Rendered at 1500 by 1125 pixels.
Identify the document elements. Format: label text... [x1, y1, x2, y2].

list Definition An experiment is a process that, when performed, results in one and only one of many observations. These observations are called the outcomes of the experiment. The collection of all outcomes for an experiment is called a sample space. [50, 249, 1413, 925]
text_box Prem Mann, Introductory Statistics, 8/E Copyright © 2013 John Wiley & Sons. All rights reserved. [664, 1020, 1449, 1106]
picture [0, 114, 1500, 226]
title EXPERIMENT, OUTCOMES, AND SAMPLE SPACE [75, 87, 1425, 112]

※

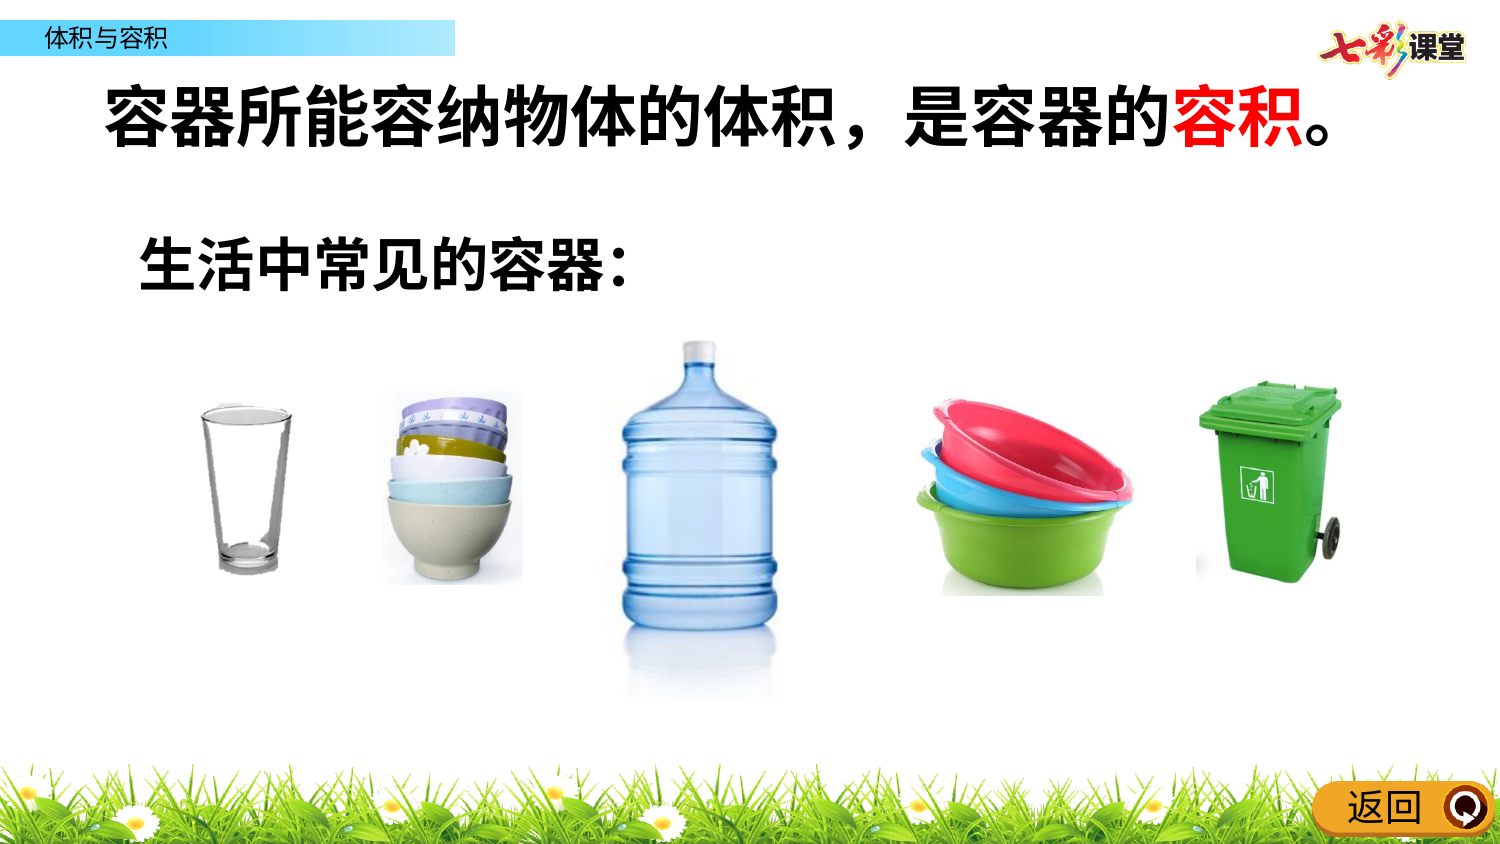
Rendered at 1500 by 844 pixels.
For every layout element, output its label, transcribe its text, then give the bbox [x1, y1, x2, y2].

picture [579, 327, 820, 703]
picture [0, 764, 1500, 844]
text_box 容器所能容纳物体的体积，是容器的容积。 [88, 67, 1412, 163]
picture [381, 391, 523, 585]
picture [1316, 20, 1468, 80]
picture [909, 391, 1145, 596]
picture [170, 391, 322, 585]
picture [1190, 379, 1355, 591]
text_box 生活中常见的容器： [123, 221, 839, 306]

※

Activity.
Could you state how many lines in the data hold the word "Rendered"? Only the number should be given.

Answer box.
2